## ASSIGNMENT
In the entries that follow, find the line containing "0000 0000 0000)"; from there, copy every line exactly through the line containing "# 8.5.3.2 RESET (0000 0000 0001 0001)".

Segment Start: RECORDS TO PROCESS

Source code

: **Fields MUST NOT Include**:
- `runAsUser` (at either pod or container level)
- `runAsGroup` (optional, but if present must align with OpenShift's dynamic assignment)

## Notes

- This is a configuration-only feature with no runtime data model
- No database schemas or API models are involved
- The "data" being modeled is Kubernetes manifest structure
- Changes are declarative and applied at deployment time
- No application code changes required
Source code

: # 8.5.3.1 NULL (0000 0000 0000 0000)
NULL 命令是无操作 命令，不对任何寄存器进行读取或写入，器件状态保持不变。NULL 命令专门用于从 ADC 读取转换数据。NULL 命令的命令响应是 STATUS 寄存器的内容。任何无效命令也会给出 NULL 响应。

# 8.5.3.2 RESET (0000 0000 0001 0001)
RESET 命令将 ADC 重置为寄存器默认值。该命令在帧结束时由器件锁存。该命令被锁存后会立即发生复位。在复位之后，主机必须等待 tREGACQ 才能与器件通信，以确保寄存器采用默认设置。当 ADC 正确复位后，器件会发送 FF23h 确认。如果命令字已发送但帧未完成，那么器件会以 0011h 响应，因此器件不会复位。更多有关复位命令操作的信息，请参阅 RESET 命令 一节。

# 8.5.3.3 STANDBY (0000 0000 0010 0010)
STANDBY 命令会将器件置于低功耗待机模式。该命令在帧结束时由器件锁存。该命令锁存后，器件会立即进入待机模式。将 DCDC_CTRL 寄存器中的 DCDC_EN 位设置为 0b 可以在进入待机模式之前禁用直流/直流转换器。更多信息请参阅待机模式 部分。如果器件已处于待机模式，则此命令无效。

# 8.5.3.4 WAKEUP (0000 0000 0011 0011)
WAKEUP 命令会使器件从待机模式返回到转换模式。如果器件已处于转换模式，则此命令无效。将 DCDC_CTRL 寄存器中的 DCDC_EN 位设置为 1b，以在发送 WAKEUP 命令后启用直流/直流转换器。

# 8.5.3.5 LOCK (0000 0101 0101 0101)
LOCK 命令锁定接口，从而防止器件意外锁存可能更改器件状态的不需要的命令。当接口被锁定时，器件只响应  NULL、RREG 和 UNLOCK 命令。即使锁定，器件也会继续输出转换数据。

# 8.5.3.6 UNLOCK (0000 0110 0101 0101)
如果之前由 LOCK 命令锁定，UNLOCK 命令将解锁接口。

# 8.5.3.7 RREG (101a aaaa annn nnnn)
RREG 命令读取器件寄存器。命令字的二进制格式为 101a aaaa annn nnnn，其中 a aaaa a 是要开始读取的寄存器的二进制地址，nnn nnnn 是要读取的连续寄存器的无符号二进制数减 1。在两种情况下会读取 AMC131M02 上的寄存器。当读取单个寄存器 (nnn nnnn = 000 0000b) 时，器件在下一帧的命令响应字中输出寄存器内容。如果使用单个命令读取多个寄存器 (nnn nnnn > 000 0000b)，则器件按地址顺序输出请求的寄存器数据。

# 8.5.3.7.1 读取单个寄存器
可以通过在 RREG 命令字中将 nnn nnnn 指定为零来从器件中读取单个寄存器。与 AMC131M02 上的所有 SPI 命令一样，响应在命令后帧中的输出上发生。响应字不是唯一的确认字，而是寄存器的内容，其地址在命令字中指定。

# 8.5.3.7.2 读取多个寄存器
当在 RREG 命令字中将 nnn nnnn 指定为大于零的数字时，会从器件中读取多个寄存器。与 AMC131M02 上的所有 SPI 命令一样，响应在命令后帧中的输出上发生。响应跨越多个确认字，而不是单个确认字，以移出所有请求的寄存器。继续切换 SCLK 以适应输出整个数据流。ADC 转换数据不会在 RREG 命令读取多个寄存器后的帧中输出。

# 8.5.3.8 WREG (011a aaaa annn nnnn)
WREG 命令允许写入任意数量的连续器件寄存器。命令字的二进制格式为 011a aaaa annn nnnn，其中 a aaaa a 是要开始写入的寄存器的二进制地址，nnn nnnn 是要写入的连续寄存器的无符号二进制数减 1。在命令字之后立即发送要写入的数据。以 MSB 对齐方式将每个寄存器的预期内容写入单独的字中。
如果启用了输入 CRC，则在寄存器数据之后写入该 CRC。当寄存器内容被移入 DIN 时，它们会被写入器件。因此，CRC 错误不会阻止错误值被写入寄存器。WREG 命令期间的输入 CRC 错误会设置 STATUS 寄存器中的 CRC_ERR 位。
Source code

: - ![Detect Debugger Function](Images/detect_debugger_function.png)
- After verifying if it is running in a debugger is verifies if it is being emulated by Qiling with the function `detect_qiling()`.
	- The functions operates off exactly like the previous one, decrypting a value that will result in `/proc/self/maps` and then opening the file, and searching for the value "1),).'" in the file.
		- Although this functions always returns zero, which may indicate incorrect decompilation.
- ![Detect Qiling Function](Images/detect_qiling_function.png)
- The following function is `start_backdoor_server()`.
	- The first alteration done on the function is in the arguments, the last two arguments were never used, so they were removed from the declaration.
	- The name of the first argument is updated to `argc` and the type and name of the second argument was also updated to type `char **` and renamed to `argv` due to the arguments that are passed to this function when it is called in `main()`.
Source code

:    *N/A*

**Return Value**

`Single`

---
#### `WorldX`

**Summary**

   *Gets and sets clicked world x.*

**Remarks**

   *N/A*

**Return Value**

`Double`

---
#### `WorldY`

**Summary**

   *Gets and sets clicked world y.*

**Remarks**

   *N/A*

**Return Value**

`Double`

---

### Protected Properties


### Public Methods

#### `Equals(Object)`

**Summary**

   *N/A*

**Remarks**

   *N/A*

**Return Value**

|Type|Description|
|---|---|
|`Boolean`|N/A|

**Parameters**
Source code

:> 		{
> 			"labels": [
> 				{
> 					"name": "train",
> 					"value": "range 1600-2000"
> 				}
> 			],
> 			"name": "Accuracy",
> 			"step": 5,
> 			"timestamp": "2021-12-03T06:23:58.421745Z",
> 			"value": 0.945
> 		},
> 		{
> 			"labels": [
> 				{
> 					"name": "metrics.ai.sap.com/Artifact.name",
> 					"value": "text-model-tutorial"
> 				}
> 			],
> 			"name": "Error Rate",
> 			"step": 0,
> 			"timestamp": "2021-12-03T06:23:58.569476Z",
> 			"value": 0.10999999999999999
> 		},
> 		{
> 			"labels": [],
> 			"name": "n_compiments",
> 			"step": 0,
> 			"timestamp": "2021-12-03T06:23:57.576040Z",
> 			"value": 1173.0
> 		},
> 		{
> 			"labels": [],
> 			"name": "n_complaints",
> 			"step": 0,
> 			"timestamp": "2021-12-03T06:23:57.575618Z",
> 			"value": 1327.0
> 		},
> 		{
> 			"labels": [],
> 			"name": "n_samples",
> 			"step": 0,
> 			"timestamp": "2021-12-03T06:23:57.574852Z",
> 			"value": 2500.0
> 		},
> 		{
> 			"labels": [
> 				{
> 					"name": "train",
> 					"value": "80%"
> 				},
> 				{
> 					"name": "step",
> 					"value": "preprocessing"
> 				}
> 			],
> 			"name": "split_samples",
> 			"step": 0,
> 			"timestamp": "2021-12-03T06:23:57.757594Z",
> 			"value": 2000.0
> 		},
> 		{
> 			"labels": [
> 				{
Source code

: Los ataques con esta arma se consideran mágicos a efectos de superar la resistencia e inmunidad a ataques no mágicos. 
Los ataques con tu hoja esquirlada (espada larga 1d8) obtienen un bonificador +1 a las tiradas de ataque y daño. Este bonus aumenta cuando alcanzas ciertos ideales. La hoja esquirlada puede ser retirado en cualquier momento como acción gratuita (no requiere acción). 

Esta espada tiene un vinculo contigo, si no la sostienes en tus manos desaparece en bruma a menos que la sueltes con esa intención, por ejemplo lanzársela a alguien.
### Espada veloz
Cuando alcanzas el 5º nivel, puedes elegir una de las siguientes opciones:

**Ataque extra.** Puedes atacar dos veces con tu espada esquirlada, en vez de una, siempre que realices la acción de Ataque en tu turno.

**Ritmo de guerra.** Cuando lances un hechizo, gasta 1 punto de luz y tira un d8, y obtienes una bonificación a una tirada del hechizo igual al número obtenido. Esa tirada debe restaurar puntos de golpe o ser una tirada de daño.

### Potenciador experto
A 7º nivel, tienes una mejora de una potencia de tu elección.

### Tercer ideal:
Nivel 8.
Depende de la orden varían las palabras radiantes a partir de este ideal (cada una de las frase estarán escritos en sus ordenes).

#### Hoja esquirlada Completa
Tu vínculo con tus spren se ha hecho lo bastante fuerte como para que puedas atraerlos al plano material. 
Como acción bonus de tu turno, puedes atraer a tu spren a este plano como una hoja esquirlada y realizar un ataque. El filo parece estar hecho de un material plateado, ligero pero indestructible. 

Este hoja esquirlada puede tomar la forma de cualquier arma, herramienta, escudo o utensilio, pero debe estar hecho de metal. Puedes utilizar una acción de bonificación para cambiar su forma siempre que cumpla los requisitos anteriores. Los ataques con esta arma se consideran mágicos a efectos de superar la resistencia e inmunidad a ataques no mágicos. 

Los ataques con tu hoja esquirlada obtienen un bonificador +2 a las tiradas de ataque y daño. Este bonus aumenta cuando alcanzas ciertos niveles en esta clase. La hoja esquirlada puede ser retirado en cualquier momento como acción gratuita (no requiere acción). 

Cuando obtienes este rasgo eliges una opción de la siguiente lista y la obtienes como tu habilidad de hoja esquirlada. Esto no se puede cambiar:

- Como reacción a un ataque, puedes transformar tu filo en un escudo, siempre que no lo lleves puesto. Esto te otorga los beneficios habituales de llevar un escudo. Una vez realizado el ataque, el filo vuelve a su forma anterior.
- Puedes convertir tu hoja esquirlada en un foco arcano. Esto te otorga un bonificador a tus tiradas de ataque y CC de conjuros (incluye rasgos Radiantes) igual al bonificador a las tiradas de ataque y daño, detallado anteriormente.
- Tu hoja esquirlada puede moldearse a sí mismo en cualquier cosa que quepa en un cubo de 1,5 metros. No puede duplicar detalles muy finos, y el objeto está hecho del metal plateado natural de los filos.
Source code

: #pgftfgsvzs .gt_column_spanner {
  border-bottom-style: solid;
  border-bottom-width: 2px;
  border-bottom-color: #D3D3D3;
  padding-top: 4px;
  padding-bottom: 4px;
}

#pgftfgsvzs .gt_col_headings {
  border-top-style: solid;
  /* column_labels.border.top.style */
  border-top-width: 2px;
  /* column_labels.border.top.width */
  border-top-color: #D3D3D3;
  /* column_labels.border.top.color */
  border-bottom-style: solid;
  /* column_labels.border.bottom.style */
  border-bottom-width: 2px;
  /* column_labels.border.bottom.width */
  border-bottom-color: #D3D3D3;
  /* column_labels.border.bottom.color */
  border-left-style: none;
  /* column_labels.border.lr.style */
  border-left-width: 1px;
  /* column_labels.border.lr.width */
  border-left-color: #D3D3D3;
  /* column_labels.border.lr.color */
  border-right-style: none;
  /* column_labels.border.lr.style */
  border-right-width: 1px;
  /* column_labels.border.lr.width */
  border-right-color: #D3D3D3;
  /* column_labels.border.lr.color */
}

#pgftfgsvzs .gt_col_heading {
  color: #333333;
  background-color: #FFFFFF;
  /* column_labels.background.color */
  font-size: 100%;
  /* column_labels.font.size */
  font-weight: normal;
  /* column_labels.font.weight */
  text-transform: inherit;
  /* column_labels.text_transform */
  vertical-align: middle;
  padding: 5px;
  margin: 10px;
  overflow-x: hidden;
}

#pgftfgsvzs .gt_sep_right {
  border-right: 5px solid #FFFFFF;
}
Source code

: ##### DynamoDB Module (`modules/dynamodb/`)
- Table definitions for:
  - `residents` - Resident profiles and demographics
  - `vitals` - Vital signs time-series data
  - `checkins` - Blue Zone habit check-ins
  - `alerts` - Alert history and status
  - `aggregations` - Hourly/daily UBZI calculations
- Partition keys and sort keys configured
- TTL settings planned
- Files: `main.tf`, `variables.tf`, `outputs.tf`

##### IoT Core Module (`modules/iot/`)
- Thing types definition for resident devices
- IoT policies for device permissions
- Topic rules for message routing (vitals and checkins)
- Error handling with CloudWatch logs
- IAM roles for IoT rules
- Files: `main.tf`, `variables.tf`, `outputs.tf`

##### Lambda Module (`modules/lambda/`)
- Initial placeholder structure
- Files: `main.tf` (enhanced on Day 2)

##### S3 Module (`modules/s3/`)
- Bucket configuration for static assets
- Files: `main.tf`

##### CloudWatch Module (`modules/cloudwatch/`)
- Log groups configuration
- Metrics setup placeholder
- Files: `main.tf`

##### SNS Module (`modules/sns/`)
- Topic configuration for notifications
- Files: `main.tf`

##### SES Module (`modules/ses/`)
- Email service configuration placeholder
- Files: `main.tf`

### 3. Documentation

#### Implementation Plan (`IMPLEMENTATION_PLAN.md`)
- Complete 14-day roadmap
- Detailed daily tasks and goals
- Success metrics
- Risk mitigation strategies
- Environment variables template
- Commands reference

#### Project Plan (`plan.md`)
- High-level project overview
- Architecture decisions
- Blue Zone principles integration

Segment End: RECORDS TO PROCESS

## TASK RESPONSE
: # 8.5.3.1 NULL (0000 0000 0000 0000)
NULL 命令是无操作 命令，不对任何寄存器进行读取或写入，器件状态保持不变。NULL 命令专门用于从 ADC 读取转换数据。NULL 命令的命令响应是 STATUS 寄存器的内容。任何无效命令也会给出 NULL 响应。

# 8.5.3.2 RESET (0000 0000 0001 0001)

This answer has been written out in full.